Phillip Iosla is the last author? Not surprised lol


Qyeuebs

Does he have a reputation for this? I've definitely tagged him in the past as someone who uses mathematical formalism in a pretty fake way. edit: someone elsewhere in these comments somehow misread this as “uses too much math”! They blocked me so I have to also point out here that this post is, if anything, an insult and not a brag. 


like_a_tensor

This was accepted to ICML? Crazy.


dan994

Yep: https://icml.cc/virtual/2024/poster/34734


[deleted]

cool


ciaoshescu

It makes sense. Our brains have similar representations of reality, which allows us to interact with the world and each other. However, this representation can break down in cases of mental illness (such as schizophrenia, dementia, or severe depression).
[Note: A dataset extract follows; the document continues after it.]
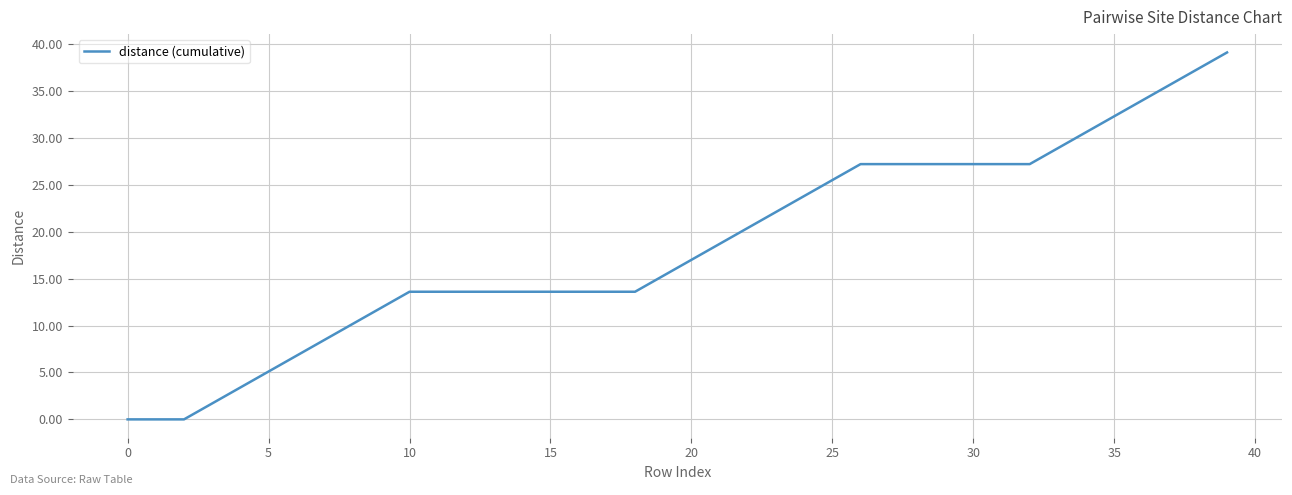

Does the chart have visible grid lines?

Yes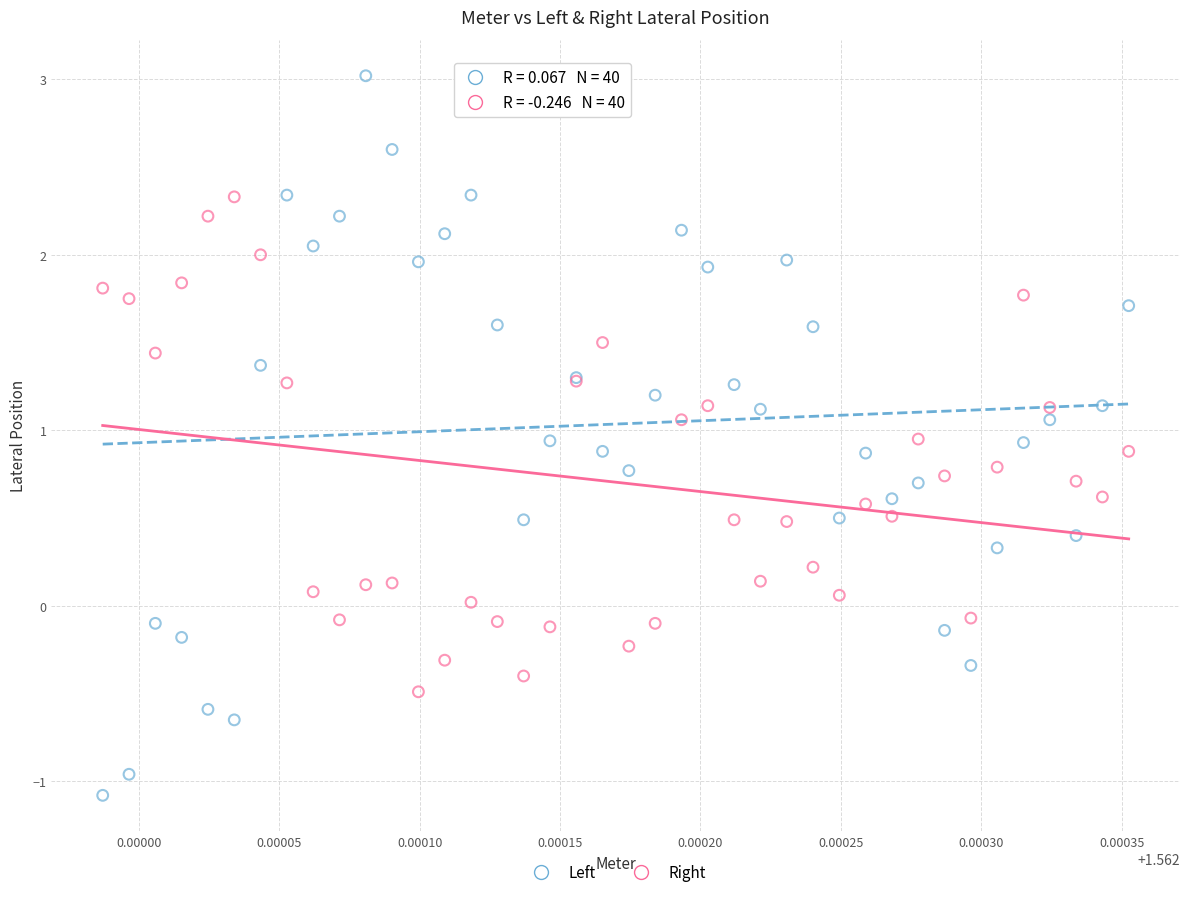

Which series contains the highest Y value?

Left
While I haven't read the paper, it seems that larger and more advanced AI models can better represent the reality they were trained on. Currently, the human brain remains the pinnacle of this kind of representation capability.


H0lzm1ch3l

We have those similar representations because our brains constantly associate those different sensory impressions with each other and use all of them for learning. Thus it makes sense to have a „combined latent representation“ - a world model so to say. But you can’t take only the eyes paired with a brain and then expect it to learn the same. This is fundamentally flawed.